Russian President-elect Vladimir Putin to visit Israel in June
Senior official says Putin wants to visit Israel after he is inaugurated on May 7; Israel is expected to begin preparing for his visit, the date of which has yet to be formally announced.
Russian President-elect Vladimir Putin wants to visit Israel in June, and has expressed interest in unveiling a monument in Netanya honoring Jewish Red Army soldiers who fought in World War II, a senior Israeli official told Haaretz on Monday.
There have been no talks about specific arrangements because Putin has yet to be inaugurated, the source said. After he is sworn in on May 7, Israel is expected to begin preparing for his visit, the date of which will be formally announced, the official said.

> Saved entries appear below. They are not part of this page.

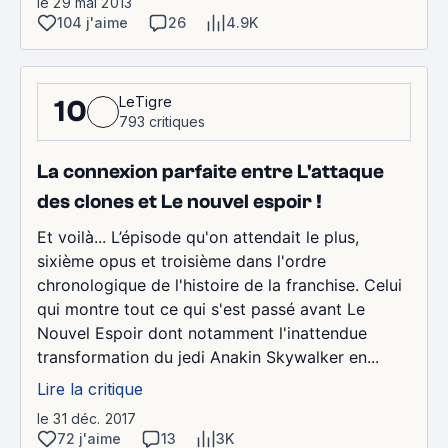
le 29 mai 2013
104 j'aime
26
4.9K
LeTigre
10
793 critiques
La connexion parfaite entre L'attaque
des clones et Le nouvel espoir !
Et voilà... L’épisode qu'on attendait le plus,
sixième opus et troisième dans l'ordre
chronologique de l'histoire de la franchise. Celui
qui montre tout ce qui s'est passé avant Le
Nouvel Espoir dont notamment l'inattendue
transformation du jedi Anakin Skywalker en...
Lire la critique
le 31 déc. 2017
72 j'aime
13
3K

Israel is expected to be Putin's second foreign destination after he is inaugurated on May 7. Putin is due to travel to the United States on May 20 to attend the G8 summit, where he is slated to meet with U.S. President Barack Obama.
Since Putin was elected president earlier this month, senior Russian officials have made several requests to the Foreign Ministry regarding Putin's interest in visiting Israel.
The Russian ambassador to Israel, Sergei Yakovlev, and Russia's deputy foreign minister, Mikhail Bogdanov, are among those who have made such requests. Other requests were brought directly to Foreign Minister Avigdor Lieberman.
Prime Minister Benjamin Netanyahu called Putin earlier this month to congratulate him on winning the presidential election. Netanayhu's aides issued a statement saying the two discussed the Middle East situation and the Iranian nuclear program.
Netanyahu invited Putin to visit Israel and received an invitation from him to visit Moscow.
Netanyahu met with Putin in Moscow in February 2010, and the two announced they would set up a monument in Netanya to commemorate Jewish soldiers who served in the Red Army during World War II. The monument, designed by three Russian artists in the shape of a labyrinth, is about to be completed and Putin would like to unveil it, the Israeli official said.
Putin last visited Israel in April 2005, when Ariel Sharon was prime minister. The highly irregular visit took place on Passover, with only three weeks' notice. Israel lobbied unsuccessfully to get the visit postponed.
In January 2011 Russian President Dmitri Medvedev was scheduled to visit Israel, but the visit was canceled because of a Foreign Ministry workers' strike here. Medvedev, who was visiting the Middle East, did pay a visit to Jericho, where he met with Palestinian Authority President Mahmoud Abbas.
Putin won more than 60 percent of the votes in the Russian presidential election of March 5. Like the Russian parliamentary elections a few weeks earlier, the presidential election was marred by claims of voter fraud and problems at the polling stations. Mass anti-Putin rallies took place in Moscow.
Several reports by international organizations found rampant fraud in the Russian parliamentary elections, which Putin's party won. U.S. Secretary of State Hillary Clinton expressed concern over the way the election was conducted.
A few days after the parliamentary election, Putin met with Foreign Minister Avigdor Lieberman in Moscow. Lieberman said after the meeting that the Israeli observers posted in several polling stations in Russia deemed the elections "fair, free and democratic."